# EXERCISE BRIEF
Could the listing below be reproduced exactly, minus its pictures?
GIVEN RECORDS Block Start
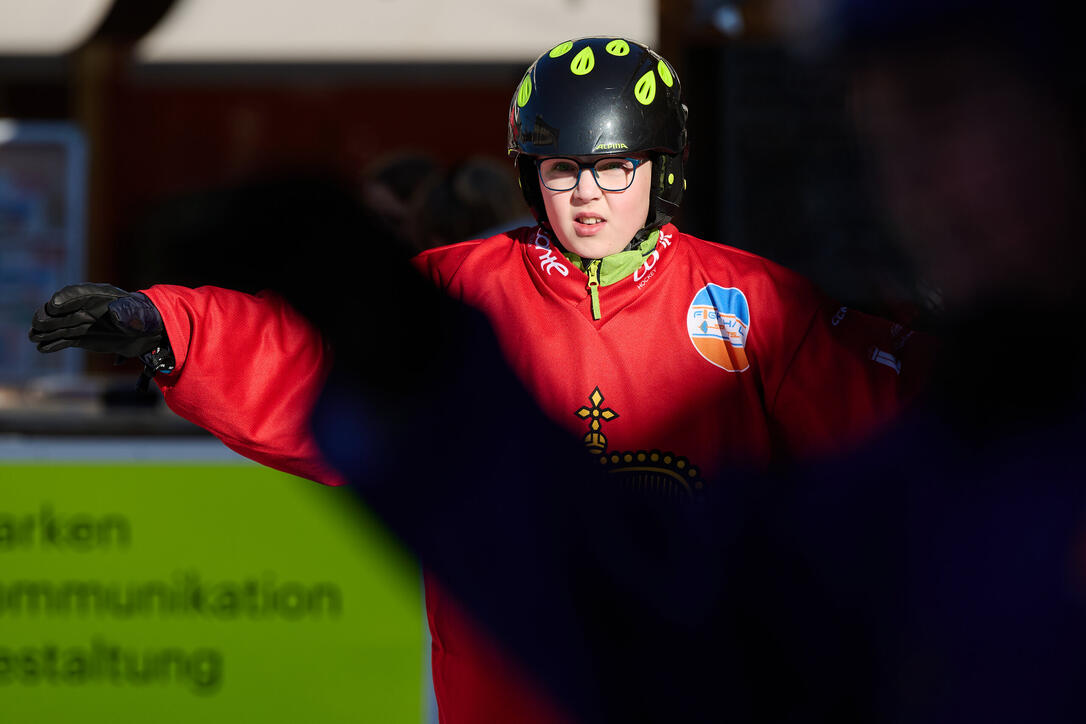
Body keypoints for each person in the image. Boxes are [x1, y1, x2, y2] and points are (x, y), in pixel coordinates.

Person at [30, 36, 933, 723]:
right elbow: (309, 365)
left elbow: (909, 421)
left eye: (614, 167)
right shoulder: (458, 289)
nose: (587, 194)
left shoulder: (752, 302)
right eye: (562, 170)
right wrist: (170, 329)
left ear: (661, 172)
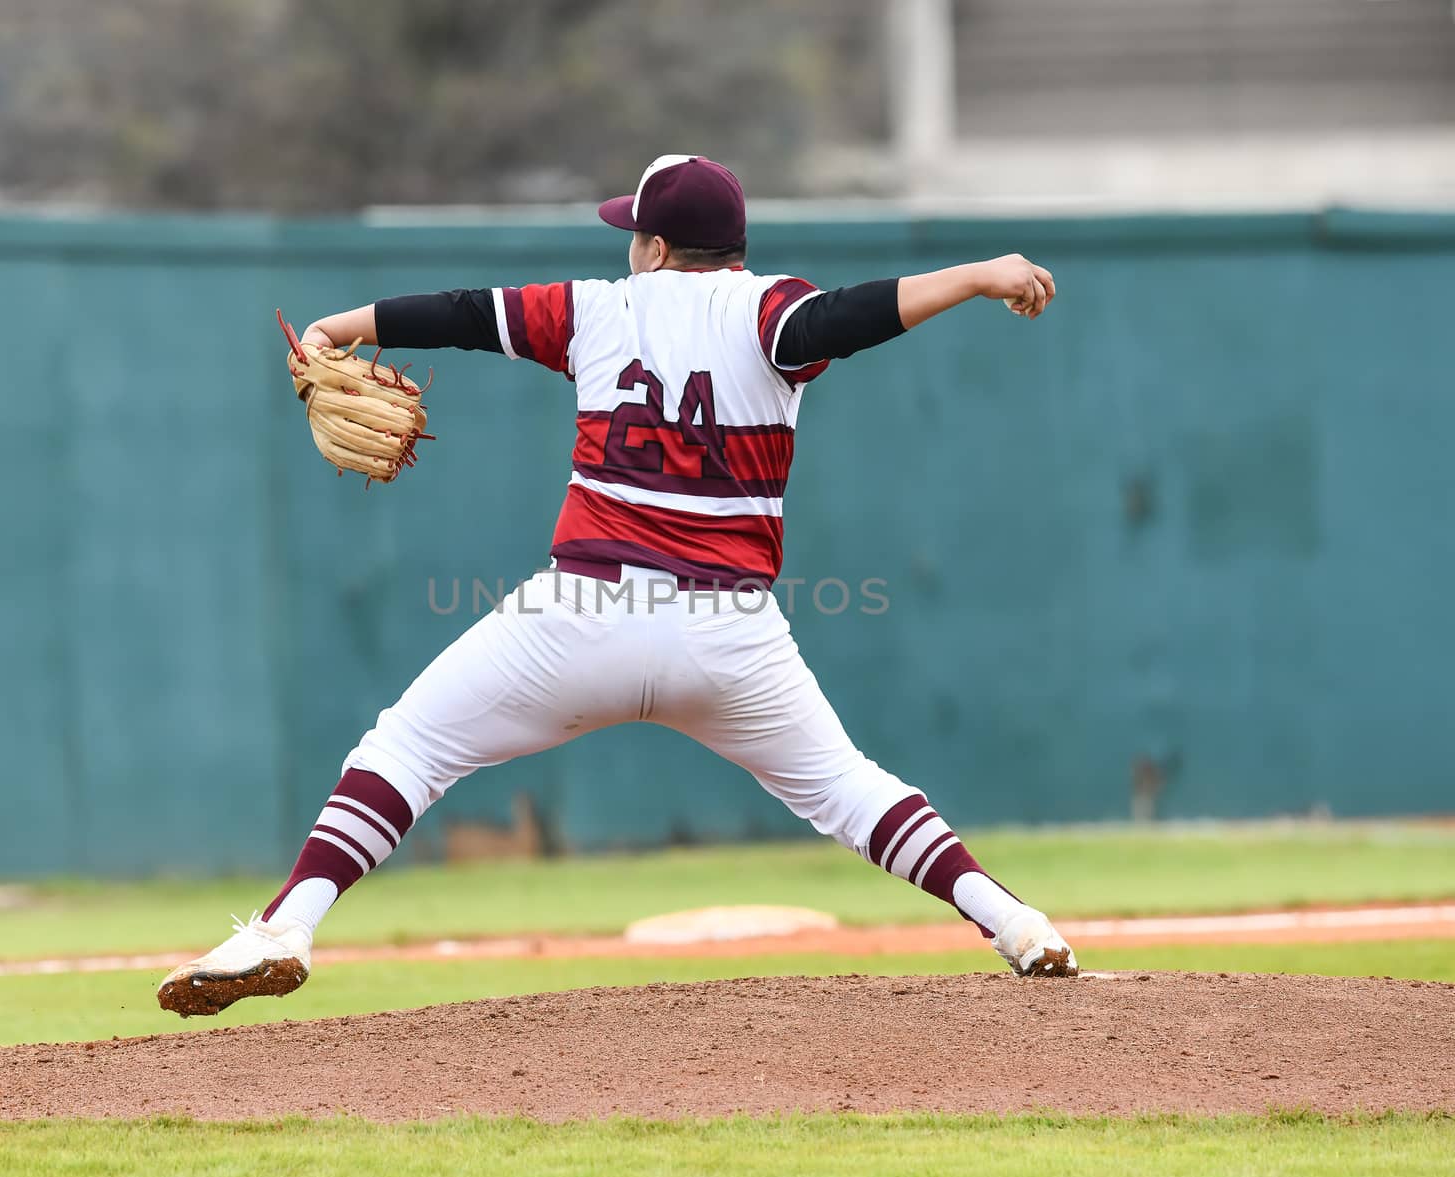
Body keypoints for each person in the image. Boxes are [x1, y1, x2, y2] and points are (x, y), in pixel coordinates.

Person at [157, 154, 1074, 1018]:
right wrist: (978, 274)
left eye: (634, 231)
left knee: (408, 748)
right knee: (849, 790)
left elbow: (462, 314)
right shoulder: (770, 312)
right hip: (729, 634)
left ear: (657, 248)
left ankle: (286, 928)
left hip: (583, 617)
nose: (628, 245)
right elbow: (853, 315)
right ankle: (1011, 920)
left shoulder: (596, 308)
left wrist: (337, 328)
GIVEN RECORDS Block End
# RESULT OF THIS TASK
Body keypoints for each person in the image. Boxes are [x1, y1, x2, y2] and points are (x, y), in pixel coordinates.

Person at [30, 36, 933, 723]:
right elbow: (309, 365)
left elbow: (909, 421)
left eye: (614, 167)
right shoulder: (458, 289)
nose: (587, 194)
left shoulder: (752, 302)
right eye: (562, 170)
right wrist: (170, 329)
left ear: (661, 172)
Body keypoints for each person in the image. Boxes are [x1, y1, x2, y2] and points are (x, y), in pixel coordinates.

Person at [157, 154, 1074, 1018]:
right wrist: (978, 274)
left eye: (634, 231)
left knee: (408, 748)
right knee: (849, 790)
left elbow: (462, 314)
right shoulder: (770, 312)
right hip: (729, 634)
left ear: (657, 248)
left ankle: (286, 928)
left hip: (583, 617)
nose: (628, 245)
right elbow: (853, 315)
right ankle: (1011, 920)
left shoulder: (596, 308)
left wrist: (337, 328)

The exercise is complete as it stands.